Three parts to our distress

Our psychological distress is composed of at least three elements: the basic pain of feelings that seem overwhelming; the contracting of body and mind to avoid feeling this pain; and the stress of continually having to prop up and defend an identity based on this avoidance and denial. One of the main ways we try and hold our identity together is by developing an elaborate web of rationalizations – stories about the way we are or reality is – to justify our denial and avoidance.

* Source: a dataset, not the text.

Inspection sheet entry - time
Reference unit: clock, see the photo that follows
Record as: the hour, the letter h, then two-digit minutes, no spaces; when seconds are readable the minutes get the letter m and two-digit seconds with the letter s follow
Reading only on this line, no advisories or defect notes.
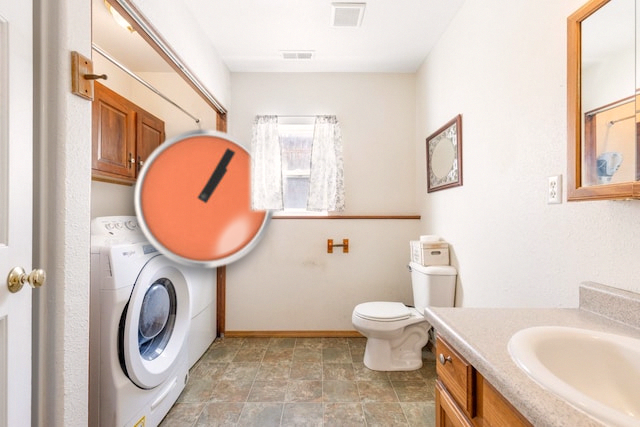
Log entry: 1h05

John Welwood, Toward A Psychology of Awakening

Holding everything lightly

We should always remember that meditation is the cultivation and practice of nonattachment….Mindfulness is nothing but the middle way. It is neither an intense practice, nor can it be done without effort. It must be done with balance. Properly done, it is neither detached pushing away nor egoistic clinging. Be very careful about sitting down with ideas like, “I am sitting, I am watching, I am breathing, I am meditating, I am this, that is mine”.

Buddhadasa Bhikku

Our words cannot fully contain reality

Words stand between silence and silence:between the silence of things and the silence of our own being. When we have really met and known the world in silence, words do not separate us from the world nor from other men, nor from God, nor from ourselves,  because we no longer trust entirely in language to contain reality.

Thomas Merton

A way to restore balance

To live well, we need to be able to see what’s happening, in us and around us. We also need to know how not to get impulsively drawn into unskillful, reactive patterns of behavior that don’t serve us or those around us well. Mindfulness offers us a way of paying attention to what’s actually going on, to know what’s happening at an experiential level. And that is something that we tend not to train ourselves in these days — instead our education system, our workplaces, our media, our governments, all tend to train us in creating and valuing concepts or products — we get stuck at a head level and a doing level, driven by thinking and activity. There’s nothing wrong with ideas or products, but there’s an imbalance in our culture whereby a more intuitive knowledge is ignored, or just not cultivated, and it is this kind of intuitive awareness that mindfulness practice can help us to unlock. So mindfulness could be a way for us to restore balance — to help us recalibrate in a way that enables us to connect with our deepest, most heartfelt values and to act in accordance with them more often. That in turn, could lead to us living happier, healthier lives in a happier, healthier world.

Ed Haliwell, author of The Mindfulness Manifesteto, Interview in Tricycle Magazine

Letting go of arbitrary goals

As long as our orientation is toward perfection or success, we will never learn about unconditional friendship with ourselves, nor will we find compassion. We will just continue to buy into our old mindsets of right and wrong, becoming more solid and closed to life. ….We practice letting go of our idea of a “goal” and letting go of our concept of “progress,” because right there, in that process of letting go, is where our hearts open and soften — over and over again.

Pema Chodron

Having and being enough, today

We each have the choice in any setting to step back and let go of the mind-set of scarcity. Once we let go of scarcity, we discover the surprising truth of sufficiency. By sufficiency, I don’t mean a quantity of anything. Sufficiency isn’t two steps up from poverty or one step short of abundance. It isn’t a measure of barely enough or more than enough. Sufficiency isn’t an amount at all. It is an experience, a context we generate, a declaration, a knowing that there is enough, and that we are enough.